Over the next few years, I tried practically everything I could get my hands on. Yoga, meditation, running, giving up caffeine, vitamins... all of it helped a little bit, but nothing really solved the problem. I started tracking my periods using an app that notified me a few days before my PMDD symptoms would appear. This way, I could warn my friends and boyfriend and remind myself the devastation and despair I was feeling were just due to hormones. Even with all of that, however, I was miserable. I’d figured out a way to scrape by, but I hated that I felt like I was simply surviving. I didn’t want to live that way for the rest of my life, but I didn’t see any other options.

This January, my life changed completely. After seeing a video about superhero-inspired fitness transformations, my fiancé and I decided to get personal trainers. We’d spent our entire lives in a cycle of diet and exercise, never really knowing how to do it right, and our results were all over the place. Even in the middle of my eating disorder, at my lowest weight, I was skinny-fat at best. I wanted to know what it was like to be in kick-ass shape and feel strong—not starve myself or run five miles per day.
But what began as a desire for a different aesthetic ended up changing me in ways I’d never imagined. I discovered a passion for lifting heavy weights and chose to ignore the stigma about weights and women ("lifting makes you bulky&rdquoWinking. I gave up low-calorie diets for tracking macronutrients and clean eating. Instead of an obsession, I discovered a lifestyle filled with balance and progress.
My trainer encouraged me to throw away my scale, and we focused on using progress photos and strength gains to track my fitness journey. I started a progressive deadlifting program, and I set my first one-rep max at 195 pounds. (As a beginner, that’s not too shabby.)
A few months into working out with a trainer, I decided to reintroduce caffeine into my diet.
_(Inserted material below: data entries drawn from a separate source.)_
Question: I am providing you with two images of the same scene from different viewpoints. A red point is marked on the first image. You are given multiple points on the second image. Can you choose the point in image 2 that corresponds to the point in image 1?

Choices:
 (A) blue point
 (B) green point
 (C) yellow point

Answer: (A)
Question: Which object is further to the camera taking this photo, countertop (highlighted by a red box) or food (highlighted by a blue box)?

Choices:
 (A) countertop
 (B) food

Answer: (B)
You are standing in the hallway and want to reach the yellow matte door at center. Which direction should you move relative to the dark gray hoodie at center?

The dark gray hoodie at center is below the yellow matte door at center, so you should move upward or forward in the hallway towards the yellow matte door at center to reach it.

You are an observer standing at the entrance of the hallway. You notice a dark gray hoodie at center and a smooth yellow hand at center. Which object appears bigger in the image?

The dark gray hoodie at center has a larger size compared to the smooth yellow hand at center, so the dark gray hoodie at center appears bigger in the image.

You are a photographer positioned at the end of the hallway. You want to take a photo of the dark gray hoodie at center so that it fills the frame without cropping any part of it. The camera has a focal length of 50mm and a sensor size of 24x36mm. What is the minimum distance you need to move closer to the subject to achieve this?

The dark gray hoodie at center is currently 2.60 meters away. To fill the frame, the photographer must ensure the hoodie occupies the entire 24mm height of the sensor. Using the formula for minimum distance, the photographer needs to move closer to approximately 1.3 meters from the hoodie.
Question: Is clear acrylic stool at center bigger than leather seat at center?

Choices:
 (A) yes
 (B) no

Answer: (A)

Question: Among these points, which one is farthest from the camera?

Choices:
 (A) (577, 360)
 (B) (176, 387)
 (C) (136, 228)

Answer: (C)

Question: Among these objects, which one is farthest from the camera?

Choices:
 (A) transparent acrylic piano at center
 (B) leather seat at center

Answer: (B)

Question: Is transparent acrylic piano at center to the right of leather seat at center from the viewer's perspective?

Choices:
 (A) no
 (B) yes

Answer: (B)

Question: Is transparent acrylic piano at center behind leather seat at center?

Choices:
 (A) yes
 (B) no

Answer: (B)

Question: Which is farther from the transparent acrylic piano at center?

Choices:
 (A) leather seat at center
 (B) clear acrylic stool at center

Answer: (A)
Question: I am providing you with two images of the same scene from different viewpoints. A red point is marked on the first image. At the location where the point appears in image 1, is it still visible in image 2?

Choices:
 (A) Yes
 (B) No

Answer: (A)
I’d given it up for three years—even a single cup could send me into an anxiety attack—but I felt better and craved a cup of decent coffee.
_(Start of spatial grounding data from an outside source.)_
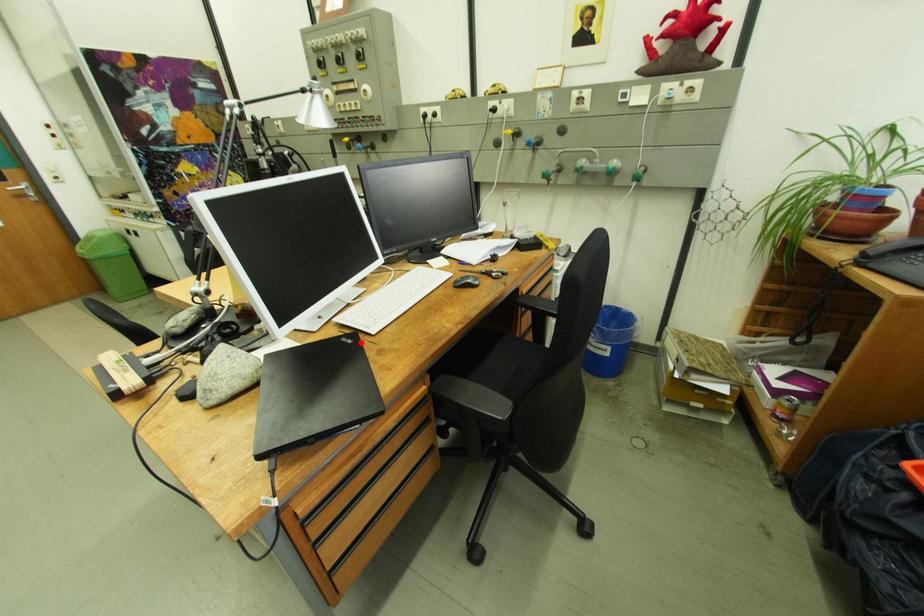
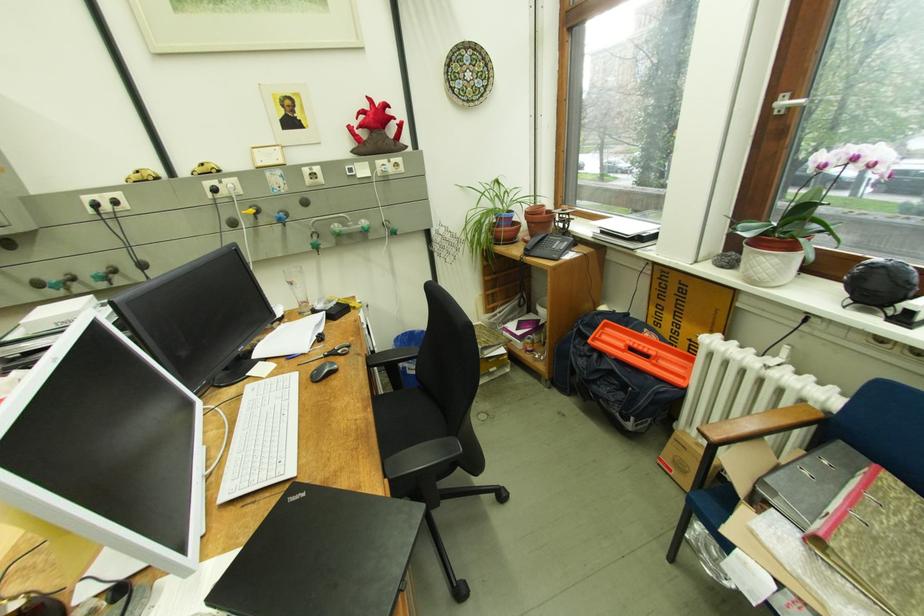
In the second image, find the point that corresponds to the highlighted location in the first image.

(312, 496)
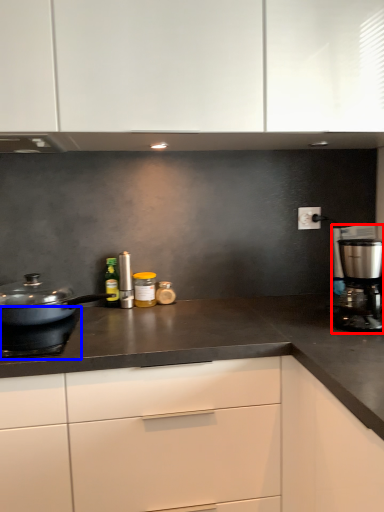
Question: Which point is further to the camera, kitchen appliance (highlighted by a red box) or gas stove (highlighted by a blue box)?

Choices:
 (A) kitchen appliance
 (B) gas stove

Answer: (A)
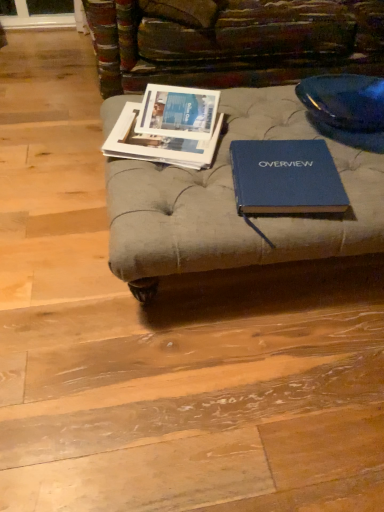
Question: Considering the relative sizes of blue hardcover book at center, the second book viewed from the left, and matte paper magazine at center in the image provided, is blue hardcover book at center, the second book viewed from the left, shorter than matte paper magazine at center?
Surprisingly, nothing happened. I had my cup of coffee, and while I couldn’t have more than two in a day, I was thrilled to discover I could benefit from the energy boost without spiraling into jitters, anxiety, or a potential panic attack.
From there, I started realizing the changes in my life went beyond the physical. I lost body fat and could fit back into my smallest clothing from the worst of my eating disorder, but I was lifting heavier weights with each workout. I upped my training schedule from two to five days per week and found myself excited about working out in a way I’d never experienced before.
More than that, I started noticing my PMDD getting better. My depression was nowhere near as powerful as it had once been, and the fear, worry, and sadness that had haunted and defined me for nearly a decade started falling by the wayside.
I found a way to handle depression, anxiety, and stress that completely changed my life. I felt empowered, and over the weeks, I noticed this feeling leak into other areas of my life as well. My productivity increased, as did my drive to start (and finish!) new projects. I began venturing out of my comfort zone for the first time in years.
Weight lifting has certainly changed my body, but more importantly, it’s changed my life.
Editor's Note: The opinions presented in this article are the author's personal views and should not be treated as medical advice.